• [WORK REQUIRED]
In the material below, transcribe every line from the first through the line holding "Matematika Nasional", exactly, and stop after that line.

• [TASK INPUT]
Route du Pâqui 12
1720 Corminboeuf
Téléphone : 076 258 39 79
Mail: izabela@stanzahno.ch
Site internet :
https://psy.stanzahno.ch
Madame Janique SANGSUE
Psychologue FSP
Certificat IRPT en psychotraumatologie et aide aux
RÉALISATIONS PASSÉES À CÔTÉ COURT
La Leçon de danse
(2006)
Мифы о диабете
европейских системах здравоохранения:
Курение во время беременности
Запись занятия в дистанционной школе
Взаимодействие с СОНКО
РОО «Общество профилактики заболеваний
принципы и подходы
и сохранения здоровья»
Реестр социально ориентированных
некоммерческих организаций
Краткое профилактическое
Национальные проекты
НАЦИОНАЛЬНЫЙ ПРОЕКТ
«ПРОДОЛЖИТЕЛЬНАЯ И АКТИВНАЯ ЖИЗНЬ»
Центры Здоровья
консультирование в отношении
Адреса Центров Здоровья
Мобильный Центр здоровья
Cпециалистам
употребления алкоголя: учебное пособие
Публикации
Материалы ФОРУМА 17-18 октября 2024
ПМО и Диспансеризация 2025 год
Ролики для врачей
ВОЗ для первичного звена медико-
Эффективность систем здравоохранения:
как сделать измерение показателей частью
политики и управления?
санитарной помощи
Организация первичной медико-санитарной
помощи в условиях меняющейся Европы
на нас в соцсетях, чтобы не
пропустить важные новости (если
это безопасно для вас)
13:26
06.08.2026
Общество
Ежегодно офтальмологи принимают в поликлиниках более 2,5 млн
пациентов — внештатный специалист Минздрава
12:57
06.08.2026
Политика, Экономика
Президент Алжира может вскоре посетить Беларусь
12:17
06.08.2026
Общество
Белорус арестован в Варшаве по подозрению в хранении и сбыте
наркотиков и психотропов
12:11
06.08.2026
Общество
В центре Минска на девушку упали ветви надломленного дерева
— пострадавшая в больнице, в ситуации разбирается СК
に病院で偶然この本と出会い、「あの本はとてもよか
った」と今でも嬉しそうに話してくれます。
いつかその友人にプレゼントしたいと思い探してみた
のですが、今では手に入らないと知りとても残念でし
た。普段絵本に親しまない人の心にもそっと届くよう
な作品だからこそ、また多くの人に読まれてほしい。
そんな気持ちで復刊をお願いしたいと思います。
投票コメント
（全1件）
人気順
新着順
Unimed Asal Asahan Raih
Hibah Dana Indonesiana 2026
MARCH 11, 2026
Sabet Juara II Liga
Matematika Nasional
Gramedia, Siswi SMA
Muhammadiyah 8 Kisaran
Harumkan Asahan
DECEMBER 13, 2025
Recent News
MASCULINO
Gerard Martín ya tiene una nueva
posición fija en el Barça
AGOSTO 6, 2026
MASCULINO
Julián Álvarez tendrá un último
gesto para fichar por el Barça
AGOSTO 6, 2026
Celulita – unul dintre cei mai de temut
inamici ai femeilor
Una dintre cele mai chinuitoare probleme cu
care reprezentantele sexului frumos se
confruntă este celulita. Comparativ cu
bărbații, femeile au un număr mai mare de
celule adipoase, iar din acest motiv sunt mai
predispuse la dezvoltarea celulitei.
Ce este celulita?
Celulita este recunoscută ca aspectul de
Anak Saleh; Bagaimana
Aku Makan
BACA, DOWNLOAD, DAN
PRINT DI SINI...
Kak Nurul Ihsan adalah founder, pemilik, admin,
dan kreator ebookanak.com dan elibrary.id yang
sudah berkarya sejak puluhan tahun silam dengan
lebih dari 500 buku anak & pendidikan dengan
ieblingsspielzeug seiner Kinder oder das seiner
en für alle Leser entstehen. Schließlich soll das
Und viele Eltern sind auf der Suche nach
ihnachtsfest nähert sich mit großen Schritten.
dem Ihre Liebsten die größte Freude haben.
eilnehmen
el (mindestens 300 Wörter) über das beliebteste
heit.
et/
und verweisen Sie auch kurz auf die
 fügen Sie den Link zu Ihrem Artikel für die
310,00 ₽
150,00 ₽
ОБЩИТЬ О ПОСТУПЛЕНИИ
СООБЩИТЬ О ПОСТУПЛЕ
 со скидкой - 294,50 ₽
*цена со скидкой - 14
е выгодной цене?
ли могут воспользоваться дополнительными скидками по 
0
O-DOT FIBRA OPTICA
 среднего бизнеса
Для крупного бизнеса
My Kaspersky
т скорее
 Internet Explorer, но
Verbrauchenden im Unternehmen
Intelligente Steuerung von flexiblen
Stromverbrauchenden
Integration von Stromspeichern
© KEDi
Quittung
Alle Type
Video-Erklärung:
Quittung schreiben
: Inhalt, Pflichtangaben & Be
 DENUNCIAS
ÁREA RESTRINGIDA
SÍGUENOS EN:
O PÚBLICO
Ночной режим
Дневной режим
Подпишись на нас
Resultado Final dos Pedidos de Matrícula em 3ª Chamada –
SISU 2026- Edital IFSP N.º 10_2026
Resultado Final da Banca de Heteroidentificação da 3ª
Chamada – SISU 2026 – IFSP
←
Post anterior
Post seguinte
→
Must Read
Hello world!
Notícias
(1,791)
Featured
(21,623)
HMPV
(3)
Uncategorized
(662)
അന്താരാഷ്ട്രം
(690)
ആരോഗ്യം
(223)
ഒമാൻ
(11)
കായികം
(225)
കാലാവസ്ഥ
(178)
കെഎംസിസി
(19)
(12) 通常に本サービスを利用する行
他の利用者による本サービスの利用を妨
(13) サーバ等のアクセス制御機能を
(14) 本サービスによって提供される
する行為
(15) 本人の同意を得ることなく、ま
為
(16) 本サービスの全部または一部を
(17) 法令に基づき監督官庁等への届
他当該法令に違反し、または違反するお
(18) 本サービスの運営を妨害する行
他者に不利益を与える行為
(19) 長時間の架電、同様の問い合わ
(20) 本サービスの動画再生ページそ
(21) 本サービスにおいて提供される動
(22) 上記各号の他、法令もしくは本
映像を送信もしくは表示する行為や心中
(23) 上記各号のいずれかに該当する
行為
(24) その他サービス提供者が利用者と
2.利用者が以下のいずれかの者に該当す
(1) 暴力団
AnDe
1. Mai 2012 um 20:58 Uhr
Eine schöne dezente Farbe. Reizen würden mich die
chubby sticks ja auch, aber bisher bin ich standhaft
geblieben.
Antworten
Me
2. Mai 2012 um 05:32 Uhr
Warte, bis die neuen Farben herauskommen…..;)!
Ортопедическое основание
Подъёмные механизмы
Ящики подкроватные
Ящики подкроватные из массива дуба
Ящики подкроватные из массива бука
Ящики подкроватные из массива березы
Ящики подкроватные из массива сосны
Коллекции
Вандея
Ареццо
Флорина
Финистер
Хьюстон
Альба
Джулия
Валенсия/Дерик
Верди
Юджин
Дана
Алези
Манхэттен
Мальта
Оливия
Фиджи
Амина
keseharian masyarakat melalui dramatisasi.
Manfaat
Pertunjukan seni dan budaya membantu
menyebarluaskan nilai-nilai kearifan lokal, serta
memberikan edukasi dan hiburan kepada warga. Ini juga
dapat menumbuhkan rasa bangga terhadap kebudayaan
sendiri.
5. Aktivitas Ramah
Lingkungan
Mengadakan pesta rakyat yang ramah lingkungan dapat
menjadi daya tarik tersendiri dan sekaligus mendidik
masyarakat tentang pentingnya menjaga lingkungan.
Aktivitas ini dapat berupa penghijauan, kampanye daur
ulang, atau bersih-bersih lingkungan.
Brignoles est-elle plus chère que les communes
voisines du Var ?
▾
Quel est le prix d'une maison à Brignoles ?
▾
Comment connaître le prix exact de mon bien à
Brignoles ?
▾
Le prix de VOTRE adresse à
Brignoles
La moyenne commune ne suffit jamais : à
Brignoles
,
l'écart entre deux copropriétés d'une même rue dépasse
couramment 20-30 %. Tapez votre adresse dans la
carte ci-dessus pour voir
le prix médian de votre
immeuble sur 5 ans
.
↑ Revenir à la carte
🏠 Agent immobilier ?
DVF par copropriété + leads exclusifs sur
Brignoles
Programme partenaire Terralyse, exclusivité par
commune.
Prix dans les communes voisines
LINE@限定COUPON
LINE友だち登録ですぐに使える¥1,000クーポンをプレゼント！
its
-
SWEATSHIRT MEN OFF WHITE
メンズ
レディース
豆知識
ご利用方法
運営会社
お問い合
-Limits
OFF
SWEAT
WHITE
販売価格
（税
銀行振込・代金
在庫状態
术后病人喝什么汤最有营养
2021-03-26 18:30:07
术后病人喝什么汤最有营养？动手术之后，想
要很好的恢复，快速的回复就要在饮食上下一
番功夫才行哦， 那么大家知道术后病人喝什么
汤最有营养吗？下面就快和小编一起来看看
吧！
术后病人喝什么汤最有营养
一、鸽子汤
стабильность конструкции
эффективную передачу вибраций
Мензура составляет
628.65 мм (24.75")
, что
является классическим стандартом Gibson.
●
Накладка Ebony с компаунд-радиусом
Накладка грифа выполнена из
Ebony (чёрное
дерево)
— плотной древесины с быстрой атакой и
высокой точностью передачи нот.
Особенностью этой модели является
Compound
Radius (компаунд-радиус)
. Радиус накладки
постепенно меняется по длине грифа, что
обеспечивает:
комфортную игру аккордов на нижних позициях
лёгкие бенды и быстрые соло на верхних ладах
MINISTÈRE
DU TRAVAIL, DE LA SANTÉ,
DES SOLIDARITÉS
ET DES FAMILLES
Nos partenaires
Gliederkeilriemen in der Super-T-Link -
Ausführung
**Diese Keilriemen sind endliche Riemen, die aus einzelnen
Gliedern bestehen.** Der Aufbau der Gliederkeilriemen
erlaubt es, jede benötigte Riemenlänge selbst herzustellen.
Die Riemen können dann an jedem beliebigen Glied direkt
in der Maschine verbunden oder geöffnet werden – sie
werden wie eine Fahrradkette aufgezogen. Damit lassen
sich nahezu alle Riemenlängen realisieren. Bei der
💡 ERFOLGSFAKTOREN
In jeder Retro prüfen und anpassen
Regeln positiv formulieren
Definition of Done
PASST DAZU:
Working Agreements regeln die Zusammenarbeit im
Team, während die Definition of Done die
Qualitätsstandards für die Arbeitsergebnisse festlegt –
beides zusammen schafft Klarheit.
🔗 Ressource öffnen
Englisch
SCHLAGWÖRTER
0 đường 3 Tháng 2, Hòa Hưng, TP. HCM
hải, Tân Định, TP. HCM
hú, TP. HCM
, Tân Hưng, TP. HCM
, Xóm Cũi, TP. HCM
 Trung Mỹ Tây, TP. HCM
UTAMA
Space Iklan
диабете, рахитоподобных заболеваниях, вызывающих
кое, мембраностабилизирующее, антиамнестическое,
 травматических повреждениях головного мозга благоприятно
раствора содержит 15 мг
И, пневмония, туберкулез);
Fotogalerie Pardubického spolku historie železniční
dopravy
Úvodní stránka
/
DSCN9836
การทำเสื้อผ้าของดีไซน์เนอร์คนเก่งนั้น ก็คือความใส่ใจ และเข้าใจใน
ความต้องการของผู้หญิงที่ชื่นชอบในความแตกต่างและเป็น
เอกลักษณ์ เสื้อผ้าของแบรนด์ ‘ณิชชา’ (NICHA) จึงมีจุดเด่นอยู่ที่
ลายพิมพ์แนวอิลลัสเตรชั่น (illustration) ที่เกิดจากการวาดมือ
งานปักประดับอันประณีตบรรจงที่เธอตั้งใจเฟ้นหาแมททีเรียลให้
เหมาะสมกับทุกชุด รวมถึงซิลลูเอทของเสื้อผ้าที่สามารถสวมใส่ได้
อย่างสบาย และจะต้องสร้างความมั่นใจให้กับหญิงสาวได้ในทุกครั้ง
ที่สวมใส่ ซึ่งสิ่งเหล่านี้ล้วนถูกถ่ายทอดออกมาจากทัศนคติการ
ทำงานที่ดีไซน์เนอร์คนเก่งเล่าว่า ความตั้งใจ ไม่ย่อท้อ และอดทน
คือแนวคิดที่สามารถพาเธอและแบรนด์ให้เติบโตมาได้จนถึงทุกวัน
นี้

• [WRITTEN RESPONSE]
Route du Pâqui 12
1720 Corminboeuf
Téléphone : 076 258 39 79
Mail: izabela@stanzahno.ch
Site internet :
https://psy.stanzahno.ch
Madame Janique SANGSUE
Psychologue FSP
Certificat IRPT en psychotraumatologie et aide aux
RÉALISATIONS PASSÉES À CÔTÉ COURT
La Leçon de danse
(2006)
Мифы о диабете
европейских системах здравоохранения:
Курение во время беременности
Запись занятия в дистанционной школе
Взаимодействие с СОНКО
РОО «Общество профилактики заболеваний
принципы и подходы
и сохранения здоровья»
Реестр социально ориентированных
некоммерческих организаций
Краткое профилактическое
Национальные проекты
НАЦИОНАЛЬНЫЙ ПРОЕКТ
«ПРОДОЛЖИТЕЛЬНАЯ И АКТИВНАЯ ЖИЗНЬ»
Центры Здоровья
консультирование в отношении
Адреса Центров Здоровья
Мобильный Центр здоровья
Cпециалистам
употребления алкоголя: учебное пособие
Публикации
Материалы ФОРУМА 17-18 октября 2024
ПМО и Диспансеризация 2025 год
Ролики для врачей
ВОЗ для первичного звена медико-
Эффективность систем здравоохранения:
как сделать измерение показателей частью
политики и управления?
санитарной помощи
Организация первичной медико-санитарной
помощи в условиях меняющейся Европы
на нас в соцсетях, чтобы не
пропустить важные новости (если
это безопасно для вас)
13:26
06.08.2026
Общество
Ежегодно офтальмологи принимают в поликлиниках более 2,5 млн
пациентов — внештатный специалист Минздрава
12:57
06.08.2026
Политика, Экономика
Президент Алжира может вскоре посетить Беларусь
12:17
06.08.2026
Общество
Белорус арестован в Варшаве по подозрению в хранении и сбыте
наркотиков и психотропов
12:11
06.08.2026
Общество
В центре Минска на девушку упали ветви надломленного дерева
— пострадавшая в больнице, в ситуации разбирается СК
に病院で偶然この本と出会い、「あの本はとてもよか
った」と今でも嬉しそうに話してくれます。
いつかその友人にプレゼントしたいと思い探してみた
のですが、今では手に入らないと知りとても残念でし
た。普段絵本に親しまない人の心にもそっと届くよう
な作品だからこそ、また多くの人に読まれてほしい。
そんな気持ちで復刊をお願いしたいと思います。
投票コメント
（全1件）
人気順
新着順
Unimed Asal Asahan Raih
Hibah Dana Indonesiana 2026
MARCH 11, 2026
Sabet Juara II Liga
Matematika Nasional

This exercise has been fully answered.